## Start SOURCE TEXT
These are the key concepts you need to understand to accurately answer the question.

Cyclic Group
A cyclic group is a fundamental concept in group theory. It refers to a group that is generated by a single element, called the generator. All elements of a cyclic group can be written as powers of this generator. In mathematical terms, if \( g \) is a generator of a cyclic group \( G \), then every element of \( G \) can be expressed as \( g^n \) for some integer \( n \). This means that just by repeatedly applying the group operation to the generator, you can generate every element of the group.

  • Cyclic groups can be finite or infinite. A finite cyclic group has a limited number of elements, while an infinite cyclic group goes on forever.
  • The subgroup \( \langle 3 \rangle \), mentioned in the original exercise, is a classic example of an infinite cyclic group.
  • Understanding cyclic groups is crucial, as many complex groups can be simplified down to combinations of cyclic groups.
Integer Multiples
In the context of the subgroup \( \langle 3 \rangle \), integer multiples are the building blocks. When we say a number is an integer multiple of another, it means it can be expressed as that number times an integer. Here, all numbers in the subgroup \( \langle 3 \rangle \) are integer multiples of 3, meaning they can be expressed as \( 3n \), where \( n \) is any integer.

  • These integer multiples can be positive, negative, or zero. For example, -6, 0, 3 are all part of the subgroup \( \langle 3 \rangle \).
  • This notion is essential in constructing other number-related mathematical structures, like integer lattices.
  • The concept of integer multiples is also a stepping stone to understanding more advanced topics in algebra and number theory.
Group Theory
Group theory is a broad and impactful field of mathematics dealing with algebraic structures known as groups. Groups provide insight into symmetry, solutions to polynomials, and are fundamental in many areas of mathematics.
## End SOURCE TEXT
## Start DATASET EXCERPTS
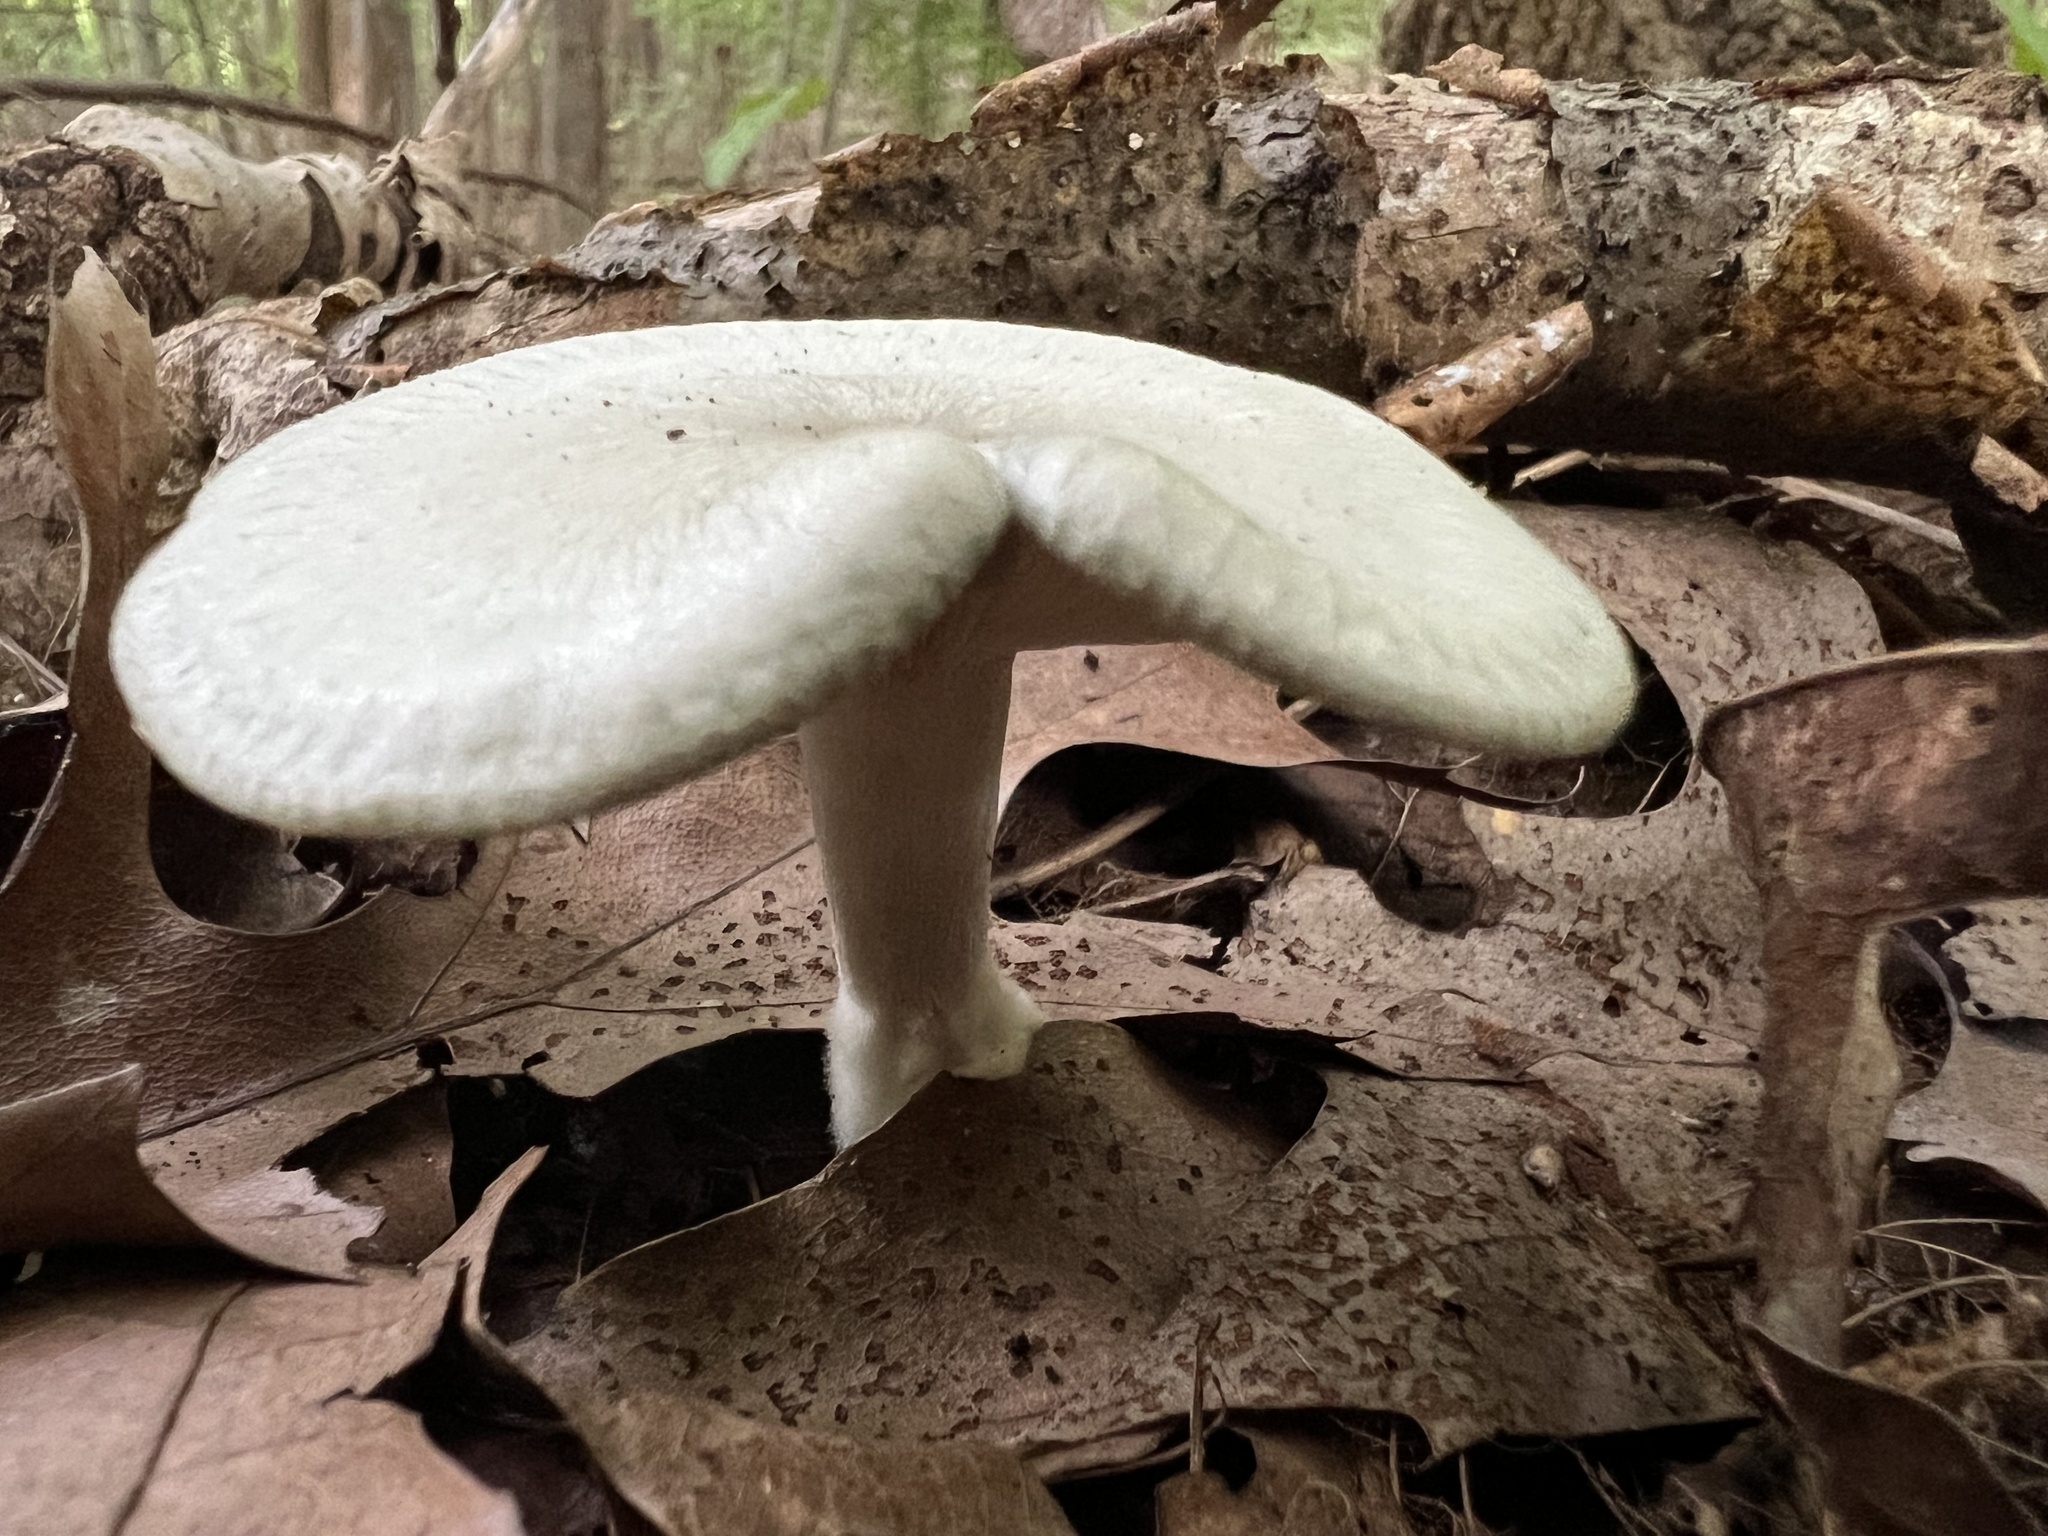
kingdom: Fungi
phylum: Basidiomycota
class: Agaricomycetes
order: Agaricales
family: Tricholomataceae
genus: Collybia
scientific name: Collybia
## End DATASET EXCERPTS
## Start DATASET EXCERPTS
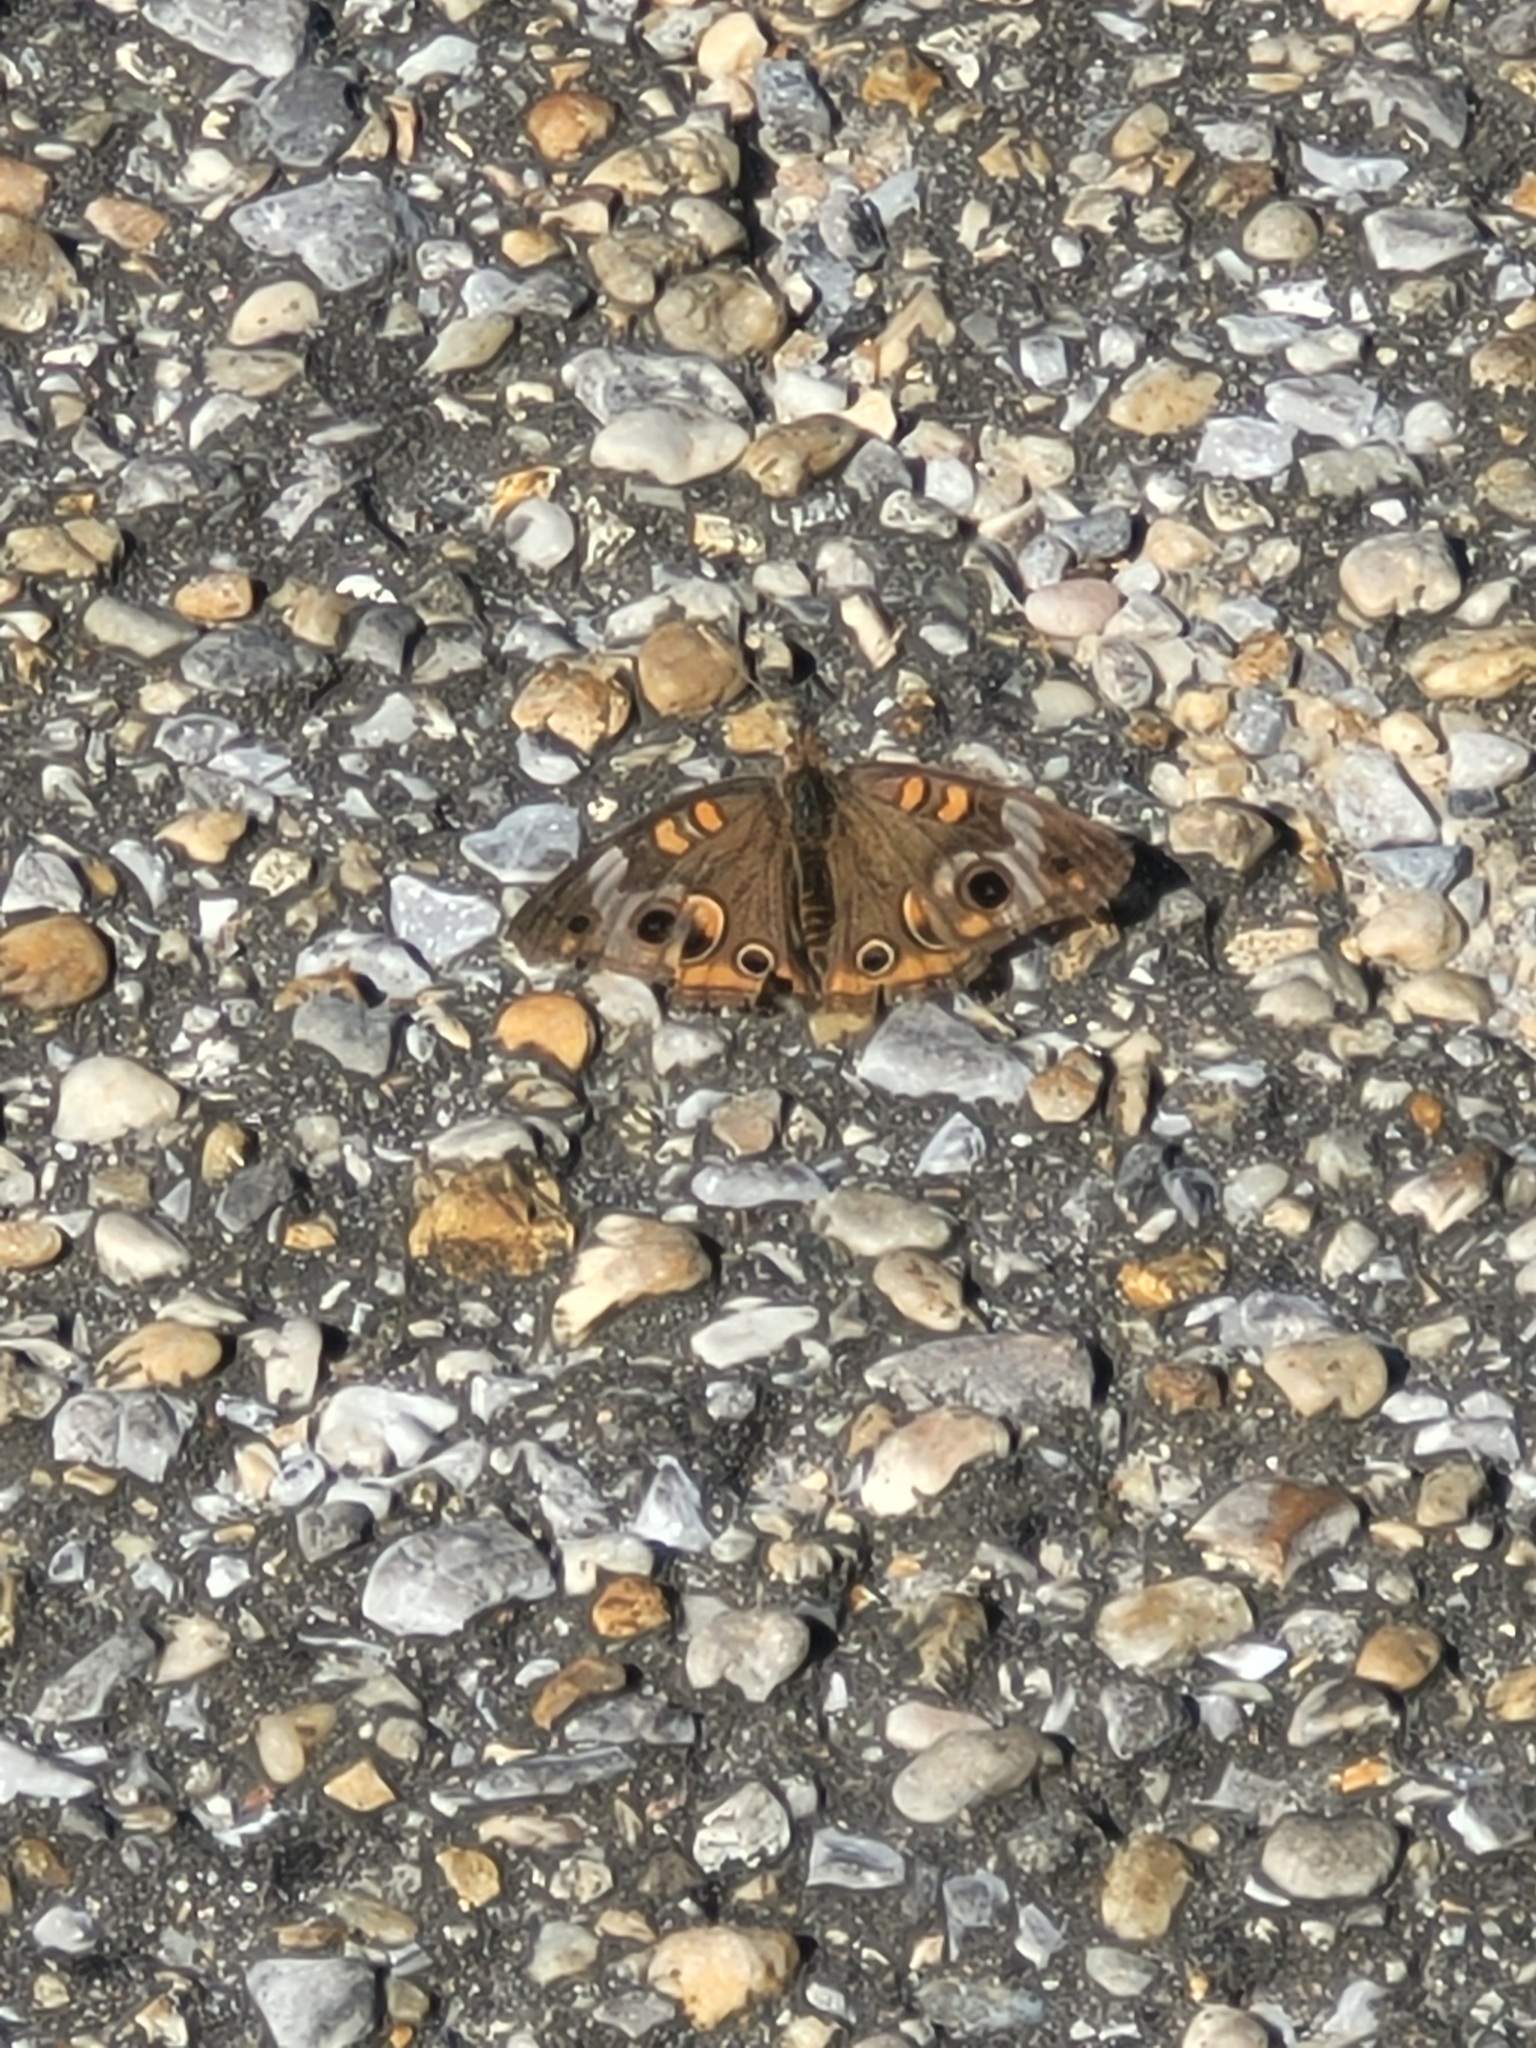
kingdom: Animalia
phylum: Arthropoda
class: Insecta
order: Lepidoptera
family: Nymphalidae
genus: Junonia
## End DATASET EXCERPTS
## Start DATASET EXCERPTS
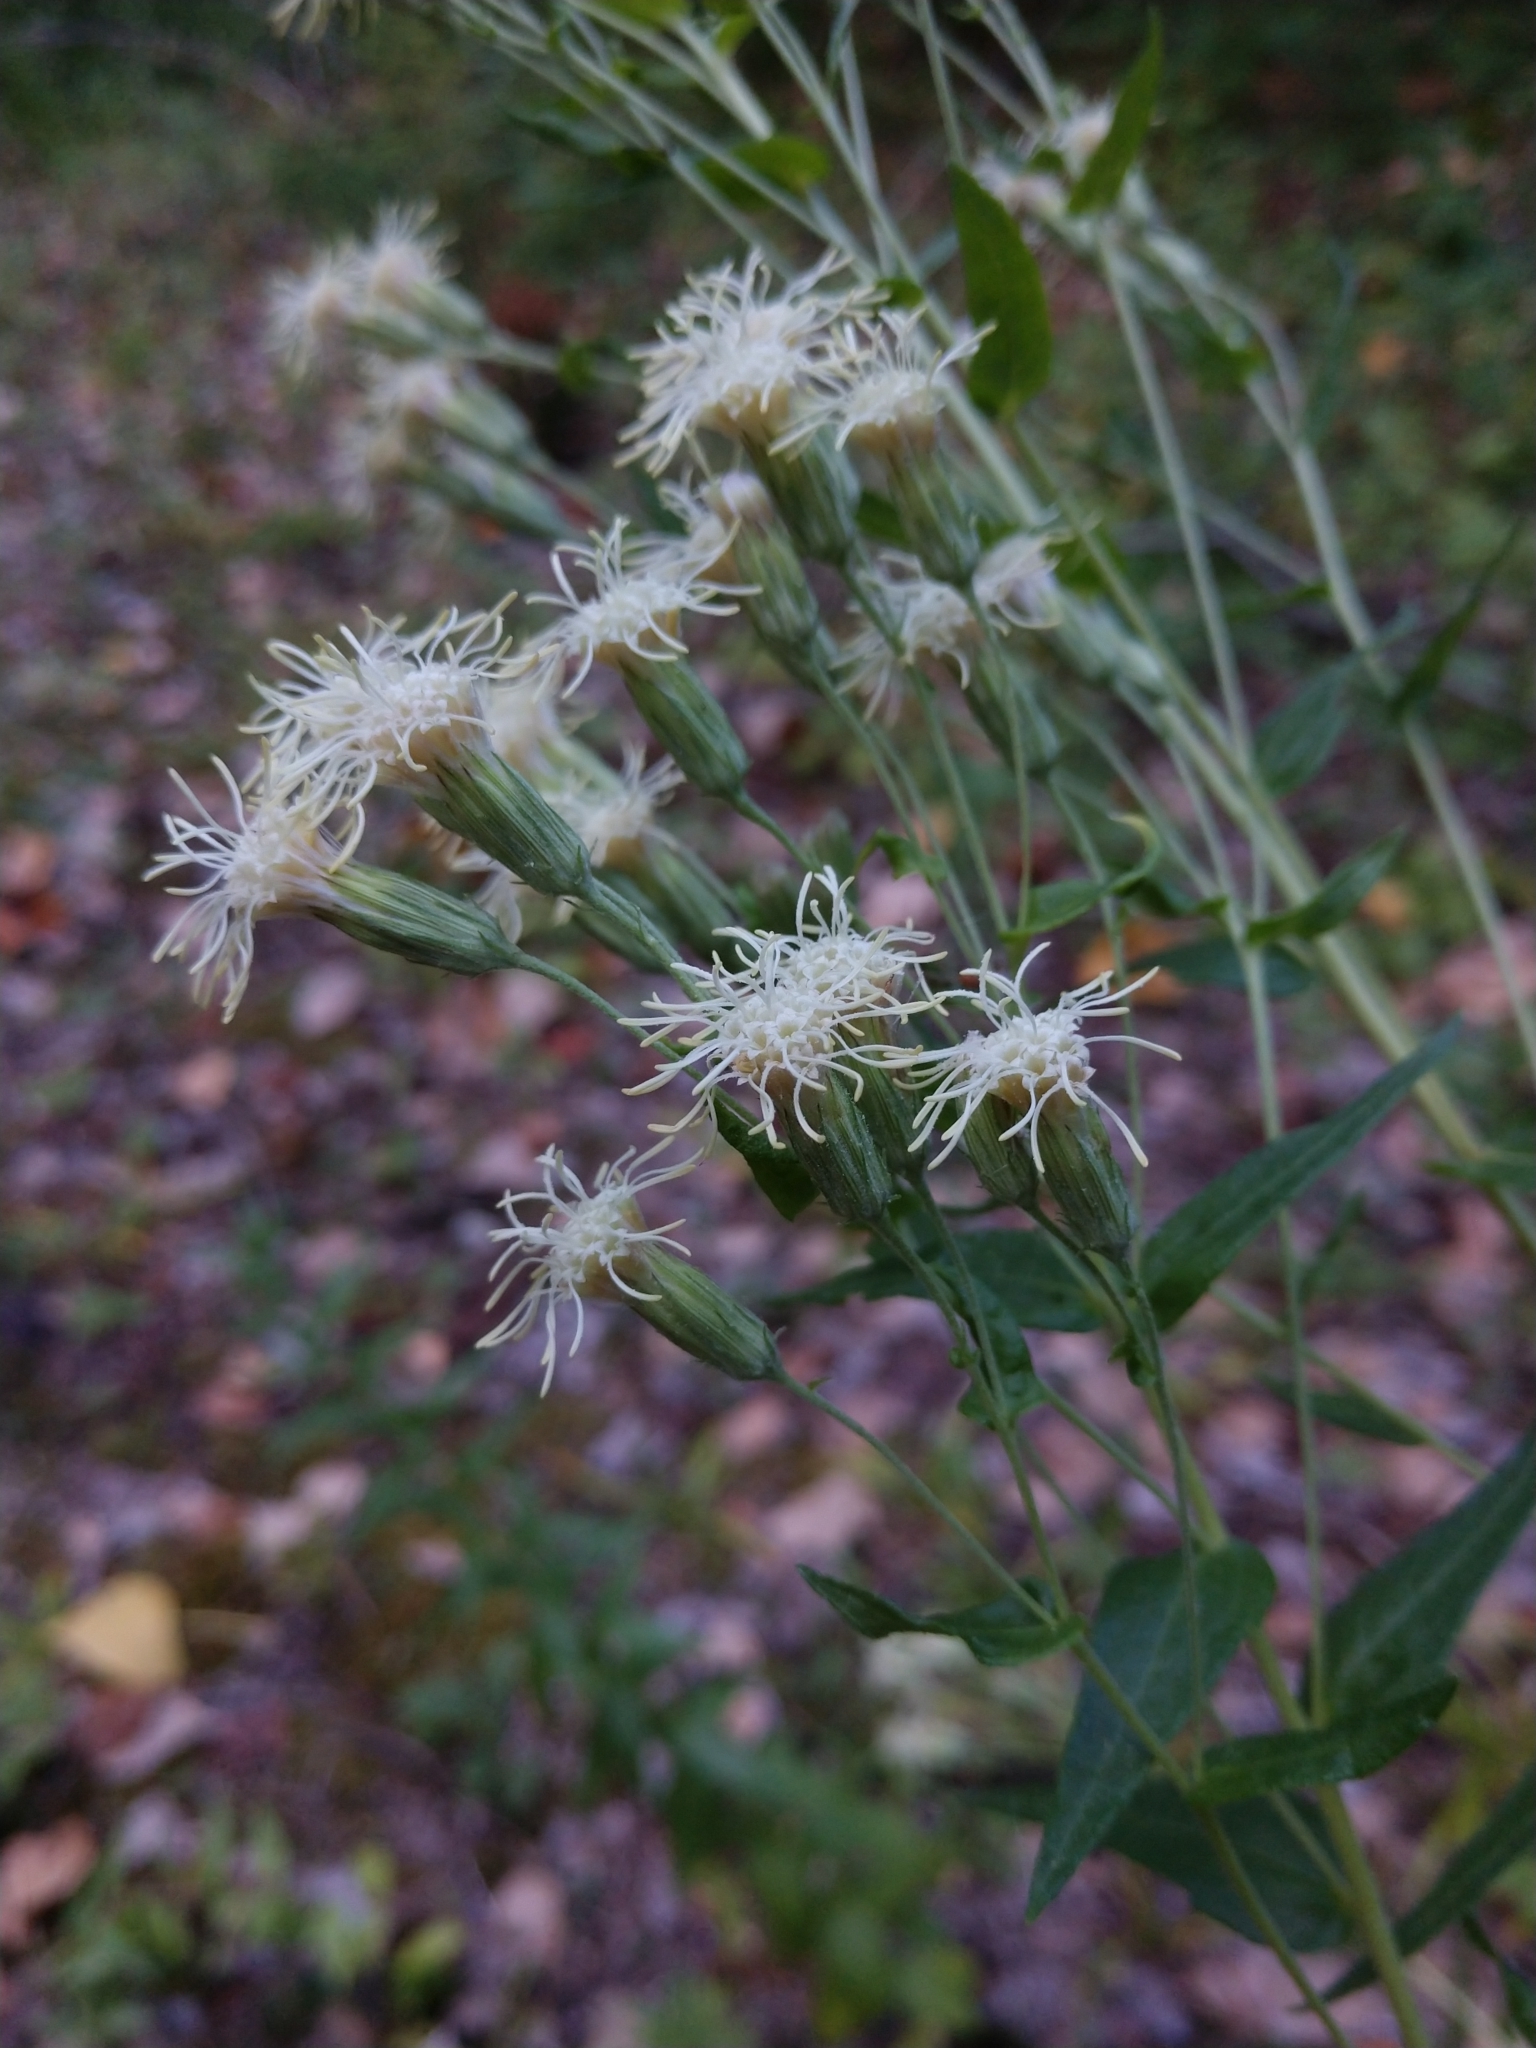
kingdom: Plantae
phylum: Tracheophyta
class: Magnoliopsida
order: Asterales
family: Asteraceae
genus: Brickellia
## End DATASET EXCERPTS
-- THINGS TO DO --
1. Answer these from the text on cyclic groups:
(a) What is the single element that generates a cyclic group called?
(b) Which three numbers are given as examples of members of the subgroup ⟨3⟩?
(c) What structures are named as an example of what integer multiples help construct?
2. From the text on cyclic groups, extract the stretch from "These are the" through "of the group." word for word.

-- SOLUTIONS FOR EACH TASK --
1.
(a) The generator.
(b) -6, 0, and 3.
(c) Integer lattices.

2.
These are the key concepts you need to understand to accurately answer the question.

Cyclic Group
A cyclic group is a fundamental concept in group theory. It refers to a group that is generated by a single element, called the generator. All elements of a cyclic group can be written as powers of this generator. In mathematical terms, if \( g \) is a generator of a cyclic group \( G \), then every element of \( G \) can be expressed as \( g^n \) for some integer \( n \). This means that just by repeatedly applying the group operation to the generator, you can generate every element of the group.